The first reading from the Book of Exodus recounts God’s wish to destroy the people for creating and worshipping the golden calf. Moses pleads with God to have mercy. The Holy Father said that Moses’ way of praying, fearlessly and freely, teaches us how to pray to God. Prayer, he noted, is “a negotiation with God.”
After Moses prayed to God for mercy for His people, God relented. But, the Holy Father asked, “who changed here? Has the Lord changed? I think not.”
“Moses is the one who has changed, because Moses believed that the Lord would do this.
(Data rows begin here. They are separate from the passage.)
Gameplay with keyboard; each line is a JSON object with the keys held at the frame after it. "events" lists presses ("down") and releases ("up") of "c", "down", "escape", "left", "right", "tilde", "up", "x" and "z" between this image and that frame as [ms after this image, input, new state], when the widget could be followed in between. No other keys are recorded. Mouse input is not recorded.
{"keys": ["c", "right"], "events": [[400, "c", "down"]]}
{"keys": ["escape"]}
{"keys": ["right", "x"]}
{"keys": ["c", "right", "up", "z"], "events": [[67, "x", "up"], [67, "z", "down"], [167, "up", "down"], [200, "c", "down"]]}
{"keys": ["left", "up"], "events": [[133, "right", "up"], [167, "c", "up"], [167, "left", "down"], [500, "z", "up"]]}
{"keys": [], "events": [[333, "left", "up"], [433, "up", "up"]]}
He believed that the Lord would have destroyed the people and he searches, he tries to remember, how good the Lord has been to His people, how he led them from slavery in Egypt and guided them with a promise,” the Pope said.
“With these arguments, he tries to convince God, but in doing so, he rediscovers the memory of his people, and God’s mercy. This Moses, who was afraid, afraid that God would do this thing, in the end comes down from the mountain with something great in his heart: Our God is merciful. He knows how to forgive. He can go back on His decisions. He is a Father.”
The Pope went on to say that Moses rediscovers the mercy of God through prayer, thus changing his heart. This change allows us to understand God and to speak with him not with empty words but with our own personal reality.
Moses knew all of this – Pope Francis observes – “but he vaguely knew it. Instead he rediscovers it in prayer. This is what prayer does to us: it changes our heart”.
“‘Look, Lord, I have this problem, in my family, with my child, with this, with that… What can you do? You cannot leave me like this!’,” the Pope said. “This is prayer! Does this prayer take a long time? Yes, it takes time.”
The Holy Father also said that one’s prayer to God should be like that of Moses, who the Bible says prayed to God as a friend.
Prayer, he said, must be “free, insistent, with arguments, even rebuking the Lord a little: ‘You promised me this but you didn’t do it… ‘, just like talking with a friend. Open your heart to this prayer.”
Concluding his homily, Pope Francis prayed that the Lord would give all the invigorating grace of prayer.
“Let us ask the Holy Spirit to teach us to pray, as Moses prayed, to negotiate with God, with freedom of spirit, with courage. And may the Holy Spirit, who is always present in our prayer, lead us on this path,” he said. (J.A.E.)